Boston-area Congressman Barney Frank, long known as the sole openly gay member of Congress, choked back tears this morning as he admitted to having a love affair with a woman.

"As a young politician, and coming up through the ranks as a gay activist, I always questioned my identity," said Frank at a hastily-arranged news conference from his office in Washington, "but there comes a time in every person's life when they must look deeply into the mirror of one's soul, and now that I've done that, I have to say that I dig chicks!"

Frank added that he feels bad for betraying his constituents and his loved ones, and feels the only proper course of action is to resign.

"My supporters in Brookline and Cambridge have supported me for decades for one reason, and one reason alone... they thought I was gay," he said. "Now, I've let them down. The good news is that being gay isn't as avant garde as it was in the 70's, so if they really want to support someone who rubs the rest of America the wrong way, they can always vote for someone with a sex change, or that bitchy broad from 'The Apprentice'."

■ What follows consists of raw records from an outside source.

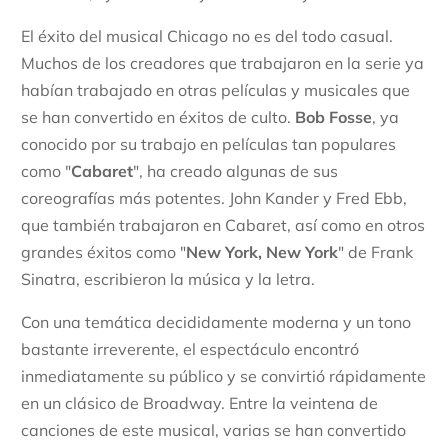
El éxito del musical Chicago no es del todo casual.
Muchos de los creadores que trabajaron en la serie ya
habían trabajado en otras películas y musicales que
se han convertido en éxitos de culto.
Bob Fosse
, ya
conocido por su trabajo en películas tan populares
como "
Cabaret
", ha creado algunas de sus
coreografías más potentes. John Kander y Fred Ebb,
que también trabajaron en Cabaret, así como en otros
grandes éxitos como "
New York, New York
" de Frank
Sinatra, escribieron la música y la letra.
Con una temática decididamente moderna y un tono
bastante irreverente, el espectáculo encontró
inmediatamente su público y se convirtió rápidamente
en un clásico de Broadway. Entre la veintena de
canciones de este musical, varias se han convertido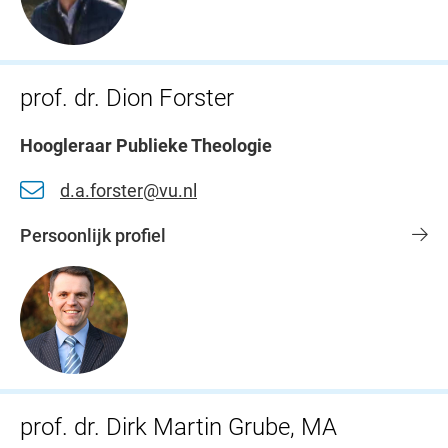
prof. dr. Dion Forster
Hoogleraar Publieke Theologie
d.a.forster@vu.nl
Persoonlijk profiel
prof. dr. Dirk Martin Grube, MA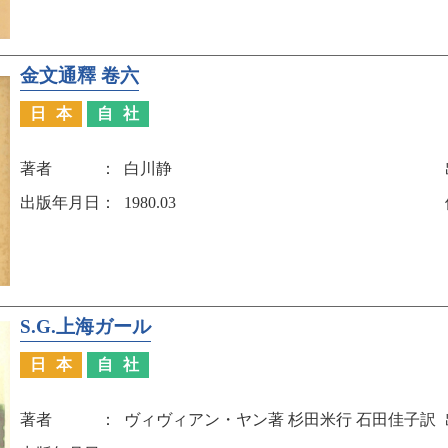
金文通釋 卷六
日本
自社
著者
白川静
出版年月日
1980.03
S.G.上海ガール
日本
自社
著者
ヴィヴィアン・ヤン著 杉田米行 石田佳子訳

But political experts and cynics are wondering if the timing of the announcement wasn't somehow a plot to boost John Kerry's hopes of gaining the White House.

"First Kerry votes for the war in Iraq, then they put on a pro-military convention that would have made Joe McCarthy proud, and now they tell us Barney Frank is straight? Geez, what's next -- dumping John Edwards and putting Dick Cheney on the ticket?" asked Larry Sabato of the University of Virginia. "I know they're trying to grab the Joe Six-Pack vote, but this is ridiculous."

Republican leaders are similarly miffed.

"This is not good news for us," complained RNC Chairman Ed Gillespie. "We get at least $50,000 a day in donations every time we show Frank's picture at our rallies and talk about the Democrats in Washington attacking God's values. This is going to hurt unless we can come up with a new scapegoat real soon."

Meanwhile, plans for arranging a special election to fill Frank's seat are being delayed as the Congressman refuses to step down before November.

"Are you crazy?" Frank asked when questioned about why he wasn't officially resigning sooner. "Have you see the hot interns that we get in this office every September when the new college semester starts? I'm not leaving until give each and every one of them the 'Gary Condit' treatment, know what I mean?"

But in a demonstration of agreement seen only at rare points of political harmony, such as the votes on the Patriot Act and the decision to authorize President Bush to invade Iraq, both Republicans and Democrats rallied to have Frank step down sooner.

"Gay or not, he pretended to be gay, and that's just as bad," thundered Gillespie. "Maybe even worse, since you can't really choose to be gay, but you can choose to pretend to be gay."

"Oh, wait," he said, the blood draining from his face as fellow Republicans put their heads in the hands. "Fuck."

"We Democrats cannot stand to see someone who changes his mind on such a drastic issue remain in office," said Senator and Presidential candidate John Kerry. "I mean, come on, how do we know what he really thinks?"


Jake Novak writes for enduringvision.com, a webpage of satire, and also love.